Hamas unveils new fanatic mascot

On Hamas Al-Aqsa TV, kids can now enjoy Nahoul the Bee , who replaces Farfour, the Jihadist rodent Mickey Mouse ripoff, as MEMRI tells us: 
Following the "martyrdom" of Hamas's Al-Aqsa TV's Mickey Mouse-like character Farfour at the hands of an Israeli soldier  on the Pioneers of Tomorrow children's show, the show introduced a new character, Nahoul the Bee, who vowed to continue in Farfour's path of "Islam, heroism, martyrdom, and the mujahideen."
The following are excerpts from the Pioneers of Tomorrow show featuring Nahoul the Bee, which aired on Al-Aqsa TV on July 13, 2007. (Click to View
Saraa, child host: Who are you, and where did you come from?
Nahoul the Bee: I am Nahoul.
Saraa: Nahoul who?
Nahoul: I'm Nahoul, Farfour's cousin.
Saraa: What do you want?
Nahoul: I want to continue the path of my cousin Farfour.

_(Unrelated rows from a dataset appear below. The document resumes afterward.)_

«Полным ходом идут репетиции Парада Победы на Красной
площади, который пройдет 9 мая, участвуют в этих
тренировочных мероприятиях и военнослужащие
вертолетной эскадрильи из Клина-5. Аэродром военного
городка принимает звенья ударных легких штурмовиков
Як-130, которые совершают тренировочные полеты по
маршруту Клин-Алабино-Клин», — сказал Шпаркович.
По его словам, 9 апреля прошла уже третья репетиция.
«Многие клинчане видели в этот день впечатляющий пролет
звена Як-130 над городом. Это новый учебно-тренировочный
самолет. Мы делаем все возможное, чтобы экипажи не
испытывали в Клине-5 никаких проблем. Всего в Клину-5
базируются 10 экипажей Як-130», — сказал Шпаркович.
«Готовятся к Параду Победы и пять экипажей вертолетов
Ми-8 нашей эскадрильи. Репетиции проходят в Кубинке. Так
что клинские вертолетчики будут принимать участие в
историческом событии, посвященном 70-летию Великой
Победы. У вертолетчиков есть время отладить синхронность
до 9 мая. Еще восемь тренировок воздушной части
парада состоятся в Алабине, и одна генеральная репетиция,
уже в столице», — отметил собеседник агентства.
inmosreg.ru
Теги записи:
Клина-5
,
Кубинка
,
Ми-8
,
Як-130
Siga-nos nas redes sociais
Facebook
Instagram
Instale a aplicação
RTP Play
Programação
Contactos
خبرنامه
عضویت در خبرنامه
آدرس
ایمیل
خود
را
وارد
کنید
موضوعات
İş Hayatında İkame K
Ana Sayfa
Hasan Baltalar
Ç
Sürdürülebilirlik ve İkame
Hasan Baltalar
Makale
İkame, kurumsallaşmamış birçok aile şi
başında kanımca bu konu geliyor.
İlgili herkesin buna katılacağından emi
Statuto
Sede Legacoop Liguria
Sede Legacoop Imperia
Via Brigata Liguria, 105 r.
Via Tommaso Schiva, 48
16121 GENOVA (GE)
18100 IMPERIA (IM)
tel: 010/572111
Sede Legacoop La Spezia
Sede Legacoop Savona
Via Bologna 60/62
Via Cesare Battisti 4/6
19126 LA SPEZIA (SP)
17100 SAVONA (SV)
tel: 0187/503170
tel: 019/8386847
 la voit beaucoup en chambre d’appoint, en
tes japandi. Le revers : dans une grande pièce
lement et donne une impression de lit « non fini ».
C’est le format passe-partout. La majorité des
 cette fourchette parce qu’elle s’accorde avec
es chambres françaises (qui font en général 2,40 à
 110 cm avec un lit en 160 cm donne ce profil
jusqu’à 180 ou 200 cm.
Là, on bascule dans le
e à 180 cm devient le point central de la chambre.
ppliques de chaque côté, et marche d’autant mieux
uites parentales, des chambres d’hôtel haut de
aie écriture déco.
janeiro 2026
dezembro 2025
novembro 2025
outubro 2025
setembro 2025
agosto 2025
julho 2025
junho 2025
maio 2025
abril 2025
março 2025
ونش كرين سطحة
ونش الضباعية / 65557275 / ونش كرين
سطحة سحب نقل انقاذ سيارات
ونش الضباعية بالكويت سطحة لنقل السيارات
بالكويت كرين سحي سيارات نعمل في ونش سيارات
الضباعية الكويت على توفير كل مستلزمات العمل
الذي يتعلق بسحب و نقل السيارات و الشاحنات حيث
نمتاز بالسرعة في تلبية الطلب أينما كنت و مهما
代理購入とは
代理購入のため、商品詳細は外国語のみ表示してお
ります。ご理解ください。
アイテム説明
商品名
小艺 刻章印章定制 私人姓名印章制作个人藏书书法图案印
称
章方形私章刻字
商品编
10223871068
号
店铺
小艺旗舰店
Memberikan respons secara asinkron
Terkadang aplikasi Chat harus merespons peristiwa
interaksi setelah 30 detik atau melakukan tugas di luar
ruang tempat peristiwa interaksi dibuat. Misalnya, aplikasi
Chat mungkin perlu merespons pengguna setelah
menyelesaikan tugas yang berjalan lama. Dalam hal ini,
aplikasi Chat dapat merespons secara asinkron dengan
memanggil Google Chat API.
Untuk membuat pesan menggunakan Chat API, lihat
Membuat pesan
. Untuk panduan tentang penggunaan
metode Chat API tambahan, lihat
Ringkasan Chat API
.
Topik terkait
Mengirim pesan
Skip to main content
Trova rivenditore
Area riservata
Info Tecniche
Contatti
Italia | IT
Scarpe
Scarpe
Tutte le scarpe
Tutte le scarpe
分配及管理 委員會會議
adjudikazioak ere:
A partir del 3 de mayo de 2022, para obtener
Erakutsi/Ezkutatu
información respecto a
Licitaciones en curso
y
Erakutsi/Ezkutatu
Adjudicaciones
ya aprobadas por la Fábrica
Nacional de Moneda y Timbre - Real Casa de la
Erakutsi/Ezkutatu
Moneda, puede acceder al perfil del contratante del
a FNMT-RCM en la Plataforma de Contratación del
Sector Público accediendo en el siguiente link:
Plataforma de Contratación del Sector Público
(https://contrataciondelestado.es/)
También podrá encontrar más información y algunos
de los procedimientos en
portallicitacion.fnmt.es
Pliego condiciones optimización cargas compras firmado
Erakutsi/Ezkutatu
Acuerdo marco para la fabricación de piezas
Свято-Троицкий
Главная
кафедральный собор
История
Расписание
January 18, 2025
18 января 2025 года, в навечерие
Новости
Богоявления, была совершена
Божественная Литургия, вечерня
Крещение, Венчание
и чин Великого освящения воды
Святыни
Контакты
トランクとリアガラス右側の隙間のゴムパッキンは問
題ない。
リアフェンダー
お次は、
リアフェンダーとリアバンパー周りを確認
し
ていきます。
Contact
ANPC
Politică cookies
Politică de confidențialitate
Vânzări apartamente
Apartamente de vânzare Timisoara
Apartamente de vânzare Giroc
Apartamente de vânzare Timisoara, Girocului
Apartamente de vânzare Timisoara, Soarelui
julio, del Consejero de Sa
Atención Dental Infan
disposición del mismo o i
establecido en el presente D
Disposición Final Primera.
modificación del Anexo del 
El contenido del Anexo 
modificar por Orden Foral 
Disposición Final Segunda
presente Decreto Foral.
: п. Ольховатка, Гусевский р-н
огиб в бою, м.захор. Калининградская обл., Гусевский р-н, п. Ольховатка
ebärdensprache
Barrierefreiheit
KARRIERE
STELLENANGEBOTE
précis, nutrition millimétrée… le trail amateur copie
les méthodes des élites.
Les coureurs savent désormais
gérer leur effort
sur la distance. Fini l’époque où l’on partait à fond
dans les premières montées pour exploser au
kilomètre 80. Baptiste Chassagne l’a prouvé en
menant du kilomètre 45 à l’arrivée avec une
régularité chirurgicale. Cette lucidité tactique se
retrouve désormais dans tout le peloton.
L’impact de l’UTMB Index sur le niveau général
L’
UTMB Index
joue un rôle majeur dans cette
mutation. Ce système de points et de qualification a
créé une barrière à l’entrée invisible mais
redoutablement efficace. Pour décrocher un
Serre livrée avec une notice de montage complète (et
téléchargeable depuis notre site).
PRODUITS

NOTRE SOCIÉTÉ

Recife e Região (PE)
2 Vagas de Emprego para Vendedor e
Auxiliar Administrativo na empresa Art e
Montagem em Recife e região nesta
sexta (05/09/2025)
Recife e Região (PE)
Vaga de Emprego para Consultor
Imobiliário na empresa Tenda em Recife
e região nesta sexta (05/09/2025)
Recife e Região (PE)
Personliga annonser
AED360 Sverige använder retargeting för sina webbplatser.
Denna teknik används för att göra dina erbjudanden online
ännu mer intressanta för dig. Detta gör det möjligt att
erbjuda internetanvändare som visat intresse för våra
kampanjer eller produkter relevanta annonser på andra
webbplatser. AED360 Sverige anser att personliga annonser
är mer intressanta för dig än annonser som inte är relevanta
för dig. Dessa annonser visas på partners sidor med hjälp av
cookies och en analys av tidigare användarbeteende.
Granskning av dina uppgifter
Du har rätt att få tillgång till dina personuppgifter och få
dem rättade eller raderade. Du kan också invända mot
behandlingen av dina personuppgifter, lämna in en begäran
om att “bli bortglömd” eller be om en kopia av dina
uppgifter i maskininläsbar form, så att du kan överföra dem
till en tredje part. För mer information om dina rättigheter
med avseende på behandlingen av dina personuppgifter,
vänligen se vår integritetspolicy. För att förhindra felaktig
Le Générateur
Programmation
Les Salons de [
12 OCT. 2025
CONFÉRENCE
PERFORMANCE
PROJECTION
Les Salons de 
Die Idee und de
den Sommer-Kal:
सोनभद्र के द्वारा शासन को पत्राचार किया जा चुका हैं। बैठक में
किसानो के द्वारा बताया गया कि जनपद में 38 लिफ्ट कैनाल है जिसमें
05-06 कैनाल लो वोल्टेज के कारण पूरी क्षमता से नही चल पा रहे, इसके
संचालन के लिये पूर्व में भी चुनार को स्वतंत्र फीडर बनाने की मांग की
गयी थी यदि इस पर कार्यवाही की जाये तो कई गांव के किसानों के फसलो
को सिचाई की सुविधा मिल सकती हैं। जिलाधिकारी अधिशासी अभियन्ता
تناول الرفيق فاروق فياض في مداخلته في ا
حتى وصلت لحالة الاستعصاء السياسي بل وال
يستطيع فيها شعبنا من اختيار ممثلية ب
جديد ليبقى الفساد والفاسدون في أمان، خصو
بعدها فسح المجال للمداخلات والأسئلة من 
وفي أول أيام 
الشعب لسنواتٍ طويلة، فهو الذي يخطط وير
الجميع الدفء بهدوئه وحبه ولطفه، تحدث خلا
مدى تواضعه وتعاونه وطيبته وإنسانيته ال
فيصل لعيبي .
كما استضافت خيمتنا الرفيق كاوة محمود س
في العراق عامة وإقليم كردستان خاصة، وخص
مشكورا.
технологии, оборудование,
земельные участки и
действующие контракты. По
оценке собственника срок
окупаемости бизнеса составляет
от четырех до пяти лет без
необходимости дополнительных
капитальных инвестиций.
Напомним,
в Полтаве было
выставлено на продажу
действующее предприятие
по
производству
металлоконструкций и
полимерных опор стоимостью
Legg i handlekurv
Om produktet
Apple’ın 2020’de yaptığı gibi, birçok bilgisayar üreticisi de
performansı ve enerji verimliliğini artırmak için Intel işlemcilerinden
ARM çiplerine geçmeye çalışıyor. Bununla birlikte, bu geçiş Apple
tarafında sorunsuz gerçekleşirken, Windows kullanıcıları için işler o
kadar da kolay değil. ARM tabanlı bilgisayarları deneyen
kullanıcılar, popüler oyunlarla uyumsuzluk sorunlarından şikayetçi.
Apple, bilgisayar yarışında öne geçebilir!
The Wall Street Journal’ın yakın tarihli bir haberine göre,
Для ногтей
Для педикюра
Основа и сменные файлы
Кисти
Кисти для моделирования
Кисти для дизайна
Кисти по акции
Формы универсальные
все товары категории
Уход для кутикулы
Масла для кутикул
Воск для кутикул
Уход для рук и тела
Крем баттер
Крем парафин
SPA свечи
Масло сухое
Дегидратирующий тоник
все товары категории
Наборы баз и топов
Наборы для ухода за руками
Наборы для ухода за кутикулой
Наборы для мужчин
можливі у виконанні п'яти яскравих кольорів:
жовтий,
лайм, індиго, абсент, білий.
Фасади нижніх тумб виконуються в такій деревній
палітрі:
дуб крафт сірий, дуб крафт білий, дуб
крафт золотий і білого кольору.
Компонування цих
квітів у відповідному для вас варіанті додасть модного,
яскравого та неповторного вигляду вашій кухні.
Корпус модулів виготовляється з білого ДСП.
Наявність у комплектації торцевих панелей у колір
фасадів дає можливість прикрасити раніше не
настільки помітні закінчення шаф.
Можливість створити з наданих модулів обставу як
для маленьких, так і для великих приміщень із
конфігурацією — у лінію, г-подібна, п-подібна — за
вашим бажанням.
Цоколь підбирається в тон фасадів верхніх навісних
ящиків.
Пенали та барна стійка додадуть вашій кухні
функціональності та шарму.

Saraa: How do you want to do this?
Nahoul: I want to be in every episode with you on the Pioneers of Tomorrow show, just like Farfour. I want to continue in the path of Farfour – the path of Islam, of heroism, of martyrdom, and of the mujahideen. Me and my friends will follow in the footsteps of Farfour. We will take revenge upon the enemies of Allah, the killer of the prophets and of the innocent children, until we liberate Al-Aqsa from their impurity. We place our trust in Allah.
Saraa: Welcome, Nahoul...

"There is no God but Allah. Mickey Mouse and Donald Duck are the prophets of Allah."